Ren took all of it in within three seconds.
Kael stood beside him. Silent. Waiting.
Sera raised her face to the next customer, her false smile already in place — and her eyes swept across the crowd without landing on Ren. She didn't recognize him. Or maybe Ren had changed too much to be recognized.
Ren walked.
Didn't stop. Didn't slow down. Didn't look back. His stride was exactly the same as before — a constant rhythm, no pause. Sera Valen existed at the edge of his vision for four steps, then disappeared behind him like every other stall that didn't matter.
Not anger. Not revenge. Not forgiveness.
Indifference. Absolute and total. The kind that's more lethal than any hatred, because hatred still acknowledges that someone matters enough to be hated.
Kael caught up after a few steps. His mouth opened halfway. "You sure you don't want to—"
"There's nothing to talk about, Kael."
Kael closed his mouth. There was something in his eyes — not disappointment, but a quiet sadness. He remembered the Ren who used to be. Who might have stopped, might have spoken, might have felt something. That Ren wasn't here anymore.
They walked in silence toward the lower district.
The third fight nearly ended everything.
His opponent was C-Rank — a former guild Awakener who'd fallen through debt, now fighting underground to survive. His frame was lean, but his muscles were carved from years of real combat. His eyes held a dangerous emptiness — the eyes of a man with nothing left to lose.
Desperate men fight differently. No calculation, no self-preservation. Just raw violence that doesn't care if their own body breaks in the process.
Ren faced him without Void, without hidden abilities — pure skill against C-Rank experience. And D-Rank skill, no matter how brilliant, has a ceiling.
He took a blow that turned his vision black. A kick to ribs that had barely healed. A grip around his throat that nearly cut off his air. Three times he found something — not strength, but stubbornness — to get back up.
His victory came not from superior technique but from endurance that defied logic. His opponent, stronger and more experienced, ran out of gas first. Ren's final punch — straight, simple, full body weight behind it — connected with the temple. Down.

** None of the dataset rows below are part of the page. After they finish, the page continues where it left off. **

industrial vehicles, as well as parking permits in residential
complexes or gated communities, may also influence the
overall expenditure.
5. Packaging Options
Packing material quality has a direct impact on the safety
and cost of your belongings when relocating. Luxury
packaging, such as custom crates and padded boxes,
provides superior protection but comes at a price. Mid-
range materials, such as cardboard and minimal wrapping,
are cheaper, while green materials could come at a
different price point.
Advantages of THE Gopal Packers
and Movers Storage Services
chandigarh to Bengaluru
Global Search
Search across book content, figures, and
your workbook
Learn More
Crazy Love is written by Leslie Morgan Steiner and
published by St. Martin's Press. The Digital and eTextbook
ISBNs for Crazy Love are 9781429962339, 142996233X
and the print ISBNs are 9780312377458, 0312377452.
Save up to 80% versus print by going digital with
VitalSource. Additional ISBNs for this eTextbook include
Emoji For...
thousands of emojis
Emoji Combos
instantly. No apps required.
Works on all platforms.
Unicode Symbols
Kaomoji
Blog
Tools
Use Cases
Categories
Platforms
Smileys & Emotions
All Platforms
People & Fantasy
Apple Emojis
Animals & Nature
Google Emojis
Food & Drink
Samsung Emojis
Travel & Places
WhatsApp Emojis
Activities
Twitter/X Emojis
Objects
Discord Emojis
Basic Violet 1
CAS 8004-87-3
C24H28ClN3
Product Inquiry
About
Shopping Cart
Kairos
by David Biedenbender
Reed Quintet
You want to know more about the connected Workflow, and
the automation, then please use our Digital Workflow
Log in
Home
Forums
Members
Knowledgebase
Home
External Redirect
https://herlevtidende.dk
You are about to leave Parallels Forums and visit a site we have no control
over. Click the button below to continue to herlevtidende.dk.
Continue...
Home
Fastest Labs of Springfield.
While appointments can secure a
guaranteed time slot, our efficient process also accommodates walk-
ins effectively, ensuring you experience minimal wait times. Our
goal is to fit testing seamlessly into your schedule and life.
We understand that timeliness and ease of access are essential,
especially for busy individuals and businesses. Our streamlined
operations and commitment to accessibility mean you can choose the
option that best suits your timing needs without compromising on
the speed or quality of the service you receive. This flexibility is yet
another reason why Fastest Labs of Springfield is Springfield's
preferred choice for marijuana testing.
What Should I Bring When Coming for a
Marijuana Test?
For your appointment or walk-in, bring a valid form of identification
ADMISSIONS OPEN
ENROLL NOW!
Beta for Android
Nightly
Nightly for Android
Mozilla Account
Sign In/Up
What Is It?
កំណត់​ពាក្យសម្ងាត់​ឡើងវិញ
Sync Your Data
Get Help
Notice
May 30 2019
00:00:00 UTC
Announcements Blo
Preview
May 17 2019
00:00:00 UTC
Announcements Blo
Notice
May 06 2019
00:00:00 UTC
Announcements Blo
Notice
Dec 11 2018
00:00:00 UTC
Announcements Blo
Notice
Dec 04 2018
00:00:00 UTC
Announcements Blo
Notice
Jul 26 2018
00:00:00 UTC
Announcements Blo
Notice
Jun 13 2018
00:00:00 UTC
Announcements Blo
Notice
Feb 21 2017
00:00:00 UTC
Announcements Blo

The arena erupted. Tier two.
Kael healed him in the corner with his jaw clenched. No congratulations. Just rough, efficient healing, the touch of a Healer furious at his patient for still being alive by accident.
Night fell over Helgard.
Ren emerged from The Cage's entrance, his body aching in places the healing hadn't fully reached. Kael walked beside him, quiet.
On the rooftop of a four-story building overlooking the exit — Nyx sat.
Her legs dangled over the edge, dark cloak drifting in a faint breeze. Her twin daggers rested in her lap, untouched. She watched Ren's figure recede down the street below — steps weary but straight, shoulders refusing to hunch even though his body begged him to.
Her contract was dead. There was no professional reason to still be here. Logic screamed at her to leave — go back to district six, pick up a new contract, forget the D-Rank fighter whose energy made her Demon Mark scream.
Her legs didn't move.
Nyx stared at her own hands. The hands that had dropped a dagger last night — for the first time in ten years on the job. The sensation of recognition that made her nauseous and simultaneously... simultaneously what? She didn't have a word for it. Her vocabulary was built for contracts and killing, not for whatever she'd felt last night.
Below, Ren vanished around the corner.
Nyx stayed where she was. Watching the darkness swallow him. Hating the fact that she was still here, and hating even more that she couldn't make herself leave.